Personal devices (smartphones, tablets, etc.) have multiple functions and are the main vehicle for distributing musical contents today. As the audience drifts towards these new devices, binaural listening over headphones is gaining ground and symbolizes the very notion of personal experience by theoretically giving access to the reproduction of three-dimensional sound scenes. This binaural reproduction is based on the dynamic filtering of the sound sources by Head-Related Transfer Functions (HRTF) previously measured on the head of a listener or of a dummy head. However, the individual dependency of these HRTFs has limited their general public use to date.

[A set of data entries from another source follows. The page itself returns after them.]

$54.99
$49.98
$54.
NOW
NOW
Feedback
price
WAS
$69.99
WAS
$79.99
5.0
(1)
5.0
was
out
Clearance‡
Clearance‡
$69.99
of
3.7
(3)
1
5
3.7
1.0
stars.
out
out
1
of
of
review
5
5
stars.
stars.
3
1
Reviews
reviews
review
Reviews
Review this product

As part of the BiLi project (FUI funding), the HRTF measurement system in IRCAM’s anechoic chamber received a major hardware and software upgrade that significantly increases the spatial resolution compared to the available databases. The new spatial sampling (1680 directions) allows a decomposition into high order spherical harmonics, useful for various postprocessing steps (spatial interpolation, HOA / binaural transcoding).
The sharing of HRTF databases within the international community has motivated the standardization of an exchange format. Resulting from an international collaboration, the AES69 SOFA (Spatially Oriented Format for Acoustics) format, approved by the Audio Engineering Society’s standardization body, allows the storage of spatial acoustic data such as HRTFs or Spatial Room Impulse Responses (SRIRs). IRCAM has set up an OPenDAP (Open-source Project for Network Data Access Protocol) server that hosts various HRTFs databases in SOFA format and to which client applications (web applications, Matlab, etc.) can send download requests (a specific HRTF, a complete head, etc.).

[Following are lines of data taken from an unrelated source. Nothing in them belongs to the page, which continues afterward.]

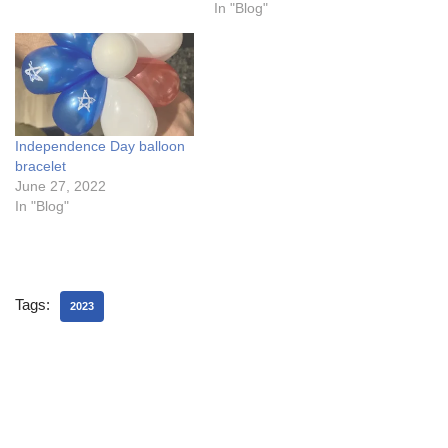
In "Blog"
Independence Day balloon
bracelet
June 27, 2022
In "Blog"
Tags:
2023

Work on the individualization of HRTFs is continuing, notably in the field of HRTF estimations that do not require either acoustic or morphological measurements. Some methods exploit available databases to guide the user in the selection of the most appropriate set of HRTFs (RASPUTIN project, p. 36). A proposed new approach is based on the use of deep learning methods (HAIKUS project, p. 37) and blind analysis on binaural signals recorded with in-ear microphones under unsupervised conditions (reverberant environment, any signals, sources and moving listener).